A vulnerability in the encryption algorithm used by the Black Basta ransomware has led researchers to develop a free decryptor tool.
Active since April 2022, the Black Basta ransomware group employs a double extortion strategy, encrypting the vital servers and sensitive data of their victims and threatening to reveal the sensitive information on their public leak site.
Since the beginning of 2022, the criminal group has received at least $107 million in Bitcoin ransom payments. Over 329 victims have been affected by the ransomware gang, according to the experts.
A free decryptor has been offered by independent security research and consulting company SRLabs to assist victims of the Black Basta ransomware in getting their files back.
Researchers claim that if the plaintext of 64 encrypted bytes is known, data may be recovered. The size of a file determines whether it may be recovered entirely or partially. Files with less than 5000 bytes in size cannot be restored.
Complete recovery is achievable for files ranging in size from 5000 bytes to 1GB. The first 5000 bytes of files larger than 1GB will be lost; however, the remaining bytes can be restored.
“The recovery hinges on knowing the plaintext of 64 encrypted bytes of the file. In other words, knowing 64 bytes is not sufficient in itself since the known plaintext bytes need to be in a location of the file that is subject to encryption based on the malware’s logic of determining which parts of the file to encrypt”, the researchers said.
It is possible to know 64 bytes of plaintext in the correct location for several file types, particularly virtual machine disk images.

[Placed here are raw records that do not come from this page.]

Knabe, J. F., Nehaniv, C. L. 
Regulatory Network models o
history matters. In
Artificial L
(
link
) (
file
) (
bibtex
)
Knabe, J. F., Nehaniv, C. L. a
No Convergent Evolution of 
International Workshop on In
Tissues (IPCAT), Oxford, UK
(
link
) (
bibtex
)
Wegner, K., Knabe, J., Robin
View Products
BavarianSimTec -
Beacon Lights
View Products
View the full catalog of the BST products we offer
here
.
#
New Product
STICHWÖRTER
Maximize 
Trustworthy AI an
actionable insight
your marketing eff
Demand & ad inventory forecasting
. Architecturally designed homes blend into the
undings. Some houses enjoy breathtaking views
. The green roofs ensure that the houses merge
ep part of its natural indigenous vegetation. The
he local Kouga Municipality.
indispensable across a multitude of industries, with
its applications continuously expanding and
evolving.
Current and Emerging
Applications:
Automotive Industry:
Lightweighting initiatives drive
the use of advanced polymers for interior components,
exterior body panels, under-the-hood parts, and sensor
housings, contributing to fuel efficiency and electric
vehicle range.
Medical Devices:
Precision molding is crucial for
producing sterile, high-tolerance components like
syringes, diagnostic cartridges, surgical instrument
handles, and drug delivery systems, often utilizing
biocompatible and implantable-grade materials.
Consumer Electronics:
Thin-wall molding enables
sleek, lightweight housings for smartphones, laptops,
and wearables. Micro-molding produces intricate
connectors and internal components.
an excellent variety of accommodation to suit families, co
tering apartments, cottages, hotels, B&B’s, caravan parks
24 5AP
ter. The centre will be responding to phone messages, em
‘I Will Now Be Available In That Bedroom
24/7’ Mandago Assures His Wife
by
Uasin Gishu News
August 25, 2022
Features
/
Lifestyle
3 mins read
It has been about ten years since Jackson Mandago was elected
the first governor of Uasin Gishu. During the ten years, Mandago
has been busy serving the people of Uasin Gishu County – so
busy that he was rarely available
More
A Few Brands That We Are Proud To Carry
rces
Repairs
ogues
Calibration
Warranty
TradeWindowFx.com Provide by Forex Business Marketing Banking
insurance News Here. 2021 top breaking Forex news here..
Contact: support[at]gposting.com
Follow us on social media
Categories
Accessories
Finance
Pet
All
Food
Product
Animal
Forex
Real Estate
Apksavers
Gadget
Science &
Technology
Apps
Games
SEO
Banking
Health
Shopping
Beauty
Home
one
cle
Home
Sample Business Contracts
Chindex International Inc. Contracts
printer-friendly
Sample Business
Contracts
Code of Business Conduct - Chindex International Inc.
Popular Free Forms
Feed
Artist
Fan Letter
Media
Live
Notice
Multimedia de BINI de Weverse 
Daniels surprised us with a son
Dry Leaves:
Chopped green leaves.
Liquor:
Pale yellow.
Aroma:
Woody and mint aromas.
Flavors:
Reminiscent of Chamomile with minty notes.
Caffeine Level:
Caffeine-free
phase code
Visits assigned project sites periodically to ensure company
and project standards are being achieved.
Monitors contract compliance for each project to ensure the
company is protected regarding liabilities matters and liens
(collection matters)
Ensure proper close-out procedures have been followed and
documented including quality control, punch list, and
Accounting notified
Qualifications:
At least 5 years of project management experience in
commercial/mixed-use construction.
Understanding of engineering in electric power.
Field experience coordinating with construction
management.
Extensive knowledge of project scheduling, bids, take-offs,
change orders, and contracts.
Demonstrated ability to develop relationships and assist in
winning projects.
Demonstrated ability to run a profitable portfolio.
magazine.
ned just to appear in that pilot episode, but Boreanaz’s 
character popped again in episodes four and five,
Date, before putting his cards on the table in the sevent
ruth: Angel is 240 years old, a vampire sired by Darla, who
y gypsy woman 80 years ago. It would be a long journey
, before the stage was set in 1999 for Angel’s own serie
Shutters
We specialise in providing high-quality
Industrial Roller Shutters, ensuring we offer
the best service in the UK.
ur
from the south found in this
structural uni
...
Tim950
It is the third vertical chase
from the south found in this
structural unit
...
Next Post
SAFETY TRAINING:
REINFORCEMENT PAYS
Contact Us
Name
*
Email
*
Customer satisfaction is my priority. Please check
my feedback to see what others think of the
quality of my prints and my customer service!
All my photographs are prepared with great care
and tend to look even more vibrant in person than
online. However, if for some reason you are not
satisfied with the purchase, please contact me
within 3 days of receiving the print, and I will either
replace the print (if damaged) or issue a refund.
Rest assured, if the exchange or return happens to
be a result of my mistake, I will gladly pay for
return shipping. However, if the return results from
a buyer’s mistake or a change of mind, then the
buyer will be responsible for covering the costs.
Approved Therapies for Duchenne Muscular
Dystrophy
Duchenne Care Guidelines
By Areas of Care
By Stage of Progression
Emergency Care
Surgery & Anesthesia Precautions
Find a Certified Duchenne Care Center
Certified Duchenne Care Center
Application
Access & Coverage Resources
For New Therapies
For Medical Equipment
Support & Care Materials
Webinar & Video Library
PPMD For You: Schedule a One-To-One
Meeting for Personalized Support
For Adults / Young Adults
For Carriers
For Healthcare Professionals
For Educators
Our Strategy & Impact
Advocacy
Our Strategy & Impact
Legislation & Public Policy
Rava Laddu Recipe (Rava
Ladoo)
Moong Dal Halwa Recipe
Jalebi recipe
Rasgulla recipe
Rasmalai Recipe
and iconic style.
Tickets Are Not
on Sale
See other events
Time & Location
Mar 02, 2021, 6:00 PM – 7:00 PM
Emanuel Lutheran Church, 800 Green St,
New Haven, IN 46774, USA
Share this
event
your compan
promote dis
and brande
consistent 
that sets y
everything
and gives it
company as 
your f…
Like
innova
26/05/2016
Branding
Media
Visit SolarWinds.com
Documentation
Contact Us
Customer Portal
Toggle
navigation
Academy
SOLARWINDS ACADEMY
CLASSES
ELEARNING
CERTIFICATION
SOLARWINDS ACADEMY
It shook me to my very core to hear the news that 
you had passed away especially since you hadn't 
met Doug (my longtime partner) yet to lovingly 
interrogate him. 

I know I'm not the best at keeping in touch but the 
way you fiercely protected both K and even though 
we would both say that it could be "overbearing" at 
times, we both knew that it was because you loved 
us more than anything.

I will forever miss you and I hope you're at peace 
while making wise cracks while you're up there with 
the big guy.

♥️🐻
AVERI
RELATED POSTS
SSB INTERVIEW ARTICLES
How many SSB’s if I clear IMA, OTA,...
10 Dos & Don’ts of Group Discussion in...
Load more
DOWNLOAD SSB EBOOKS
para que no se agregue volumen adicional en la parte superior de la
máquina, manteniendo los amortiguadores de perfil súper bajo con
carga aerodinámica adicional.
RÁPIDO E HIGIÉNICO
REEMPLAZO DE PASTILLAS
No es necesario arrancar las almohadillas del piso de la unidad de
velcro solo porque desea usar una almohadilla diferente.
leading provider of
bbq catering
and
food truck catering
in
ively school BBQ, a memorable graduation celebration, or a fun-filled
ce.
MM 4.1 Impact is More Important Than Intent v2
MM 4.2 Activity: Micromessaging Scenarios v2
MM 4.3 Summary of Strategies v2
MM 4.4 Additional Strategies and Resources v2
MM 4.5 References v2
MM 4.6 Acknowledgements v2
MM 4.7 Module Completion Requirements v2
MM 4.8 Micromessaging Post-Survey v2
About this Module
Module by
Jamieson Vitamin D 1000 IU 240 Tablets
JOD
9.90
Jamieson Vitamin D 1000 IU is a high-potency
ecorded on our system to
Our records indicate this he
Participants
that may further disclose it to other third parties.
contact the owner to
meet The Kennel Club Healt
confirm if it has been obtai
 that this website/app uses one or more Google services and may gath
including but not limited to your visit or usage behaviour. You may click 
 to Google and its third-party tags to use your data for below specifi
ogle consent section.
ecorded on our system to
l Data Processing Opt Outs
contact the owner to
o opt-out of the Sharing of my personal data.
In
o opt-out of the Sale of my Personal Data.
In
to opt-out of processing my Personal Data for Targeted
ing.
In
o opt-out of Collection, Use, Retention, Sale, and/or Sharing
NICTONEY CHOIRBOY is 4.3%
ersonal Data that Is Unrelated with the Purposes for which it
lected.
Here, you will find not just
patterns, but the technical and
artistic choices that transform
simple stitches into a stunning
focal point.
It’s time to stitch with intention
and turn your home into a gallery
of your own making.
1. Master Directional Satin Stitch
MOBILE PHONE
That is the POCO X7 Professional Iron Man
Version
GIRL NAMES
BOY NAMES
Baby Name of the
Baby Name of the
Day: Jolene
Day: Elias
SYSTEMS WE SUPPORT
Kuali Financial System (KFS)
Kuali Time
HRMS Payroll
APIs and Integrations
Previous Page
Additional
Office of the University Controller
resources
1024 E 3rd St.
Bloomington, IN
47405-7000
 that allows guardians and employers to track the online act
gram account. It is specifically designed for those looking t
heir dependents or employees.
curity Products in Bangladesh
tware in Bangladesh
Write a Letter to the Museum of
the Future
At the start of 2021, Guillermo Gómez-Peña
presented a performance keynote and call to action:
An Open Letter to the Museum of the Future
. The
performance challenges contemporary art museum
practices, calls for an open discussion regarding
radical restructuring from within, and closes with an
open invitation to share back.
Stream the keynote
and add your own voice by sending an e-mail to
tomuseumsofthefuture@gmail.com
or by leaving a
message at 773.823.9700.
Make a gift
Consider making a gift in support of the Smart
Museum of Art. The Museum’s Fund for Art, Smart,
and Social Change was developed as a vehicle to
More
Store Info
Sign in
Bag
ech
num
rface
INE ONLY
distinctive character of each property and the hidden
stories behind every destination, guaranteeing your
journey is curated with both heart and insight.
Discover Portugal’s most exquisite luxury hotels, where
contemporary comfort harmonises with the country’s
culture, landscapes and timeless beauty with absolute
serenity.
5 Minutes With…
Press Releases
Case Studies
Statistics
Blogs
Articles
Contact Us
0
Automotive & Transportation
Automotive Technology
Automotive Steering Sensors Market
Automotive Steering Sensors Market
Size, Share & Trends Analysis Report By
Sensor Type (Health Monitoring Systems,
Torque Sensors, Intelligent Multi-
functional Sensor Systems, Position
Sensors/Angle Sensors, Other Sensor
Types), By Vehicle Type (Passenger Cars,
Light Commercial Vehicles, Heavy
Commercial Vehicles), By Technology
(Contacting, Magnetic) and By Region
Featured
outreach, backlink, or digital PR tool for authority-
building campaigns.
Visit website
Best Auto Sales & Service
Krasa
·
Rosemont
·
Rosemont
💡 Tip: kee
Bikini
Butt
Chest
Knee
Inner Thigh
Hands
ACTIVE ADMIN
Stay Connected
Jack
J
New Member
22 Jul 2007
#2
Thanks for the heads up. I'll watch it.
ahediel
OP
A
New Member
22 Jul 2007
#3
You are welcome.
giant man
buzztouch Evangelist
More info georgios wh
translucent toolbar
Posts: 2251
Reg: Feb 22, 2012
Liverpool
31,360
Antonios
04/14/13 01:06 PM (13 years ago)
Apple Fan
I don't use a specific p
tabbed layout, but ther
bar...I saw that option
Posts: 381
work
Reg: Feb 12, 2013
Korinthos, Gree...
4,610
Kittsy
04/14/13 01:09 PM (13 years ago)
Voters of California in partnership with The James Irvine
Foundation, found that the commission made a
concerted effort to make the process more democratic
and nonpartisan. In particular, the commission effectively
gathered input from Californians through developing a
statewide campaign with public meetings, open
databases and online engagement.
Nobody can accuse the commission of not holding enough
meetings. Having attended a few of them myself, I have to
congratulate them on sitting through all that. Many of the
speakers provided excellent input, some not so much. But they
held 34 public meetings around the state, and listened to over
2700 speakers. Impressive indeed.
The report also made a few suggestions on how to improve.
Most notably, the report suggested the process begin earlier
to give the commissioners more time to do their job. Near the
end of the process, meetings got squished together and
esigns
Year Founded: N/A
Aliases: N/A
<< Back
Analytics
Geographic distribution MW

Researchers developed various tools to aid in analyzing encrypted files and determining whether decryption is feasible.
The decrypt auto tool may recover files containing encrypted zero bytes. Manual review may be required depending on how often and to what extent the malware has encrypted the file.
Researchers say a magic byte sequence that is not included in the encrypted file is left by the malware at the end. The file only has zero bytes after the tool has finished running. Thus, the file has been successfully decrypted.
Depending on the file size, the first 5000 bytes are used correctly by the keystream. Stated otherwise, those bytes—aside from the initial 64—will be lost.
Researchers say, “Virtualized disk images, however, have a high chance of being recovered because the actual partitions and their file systems tend to start later.
So the ransomware destroyed the MBR or GPT partition table, but tools such as “testdisk” can often recover or re-generate those.”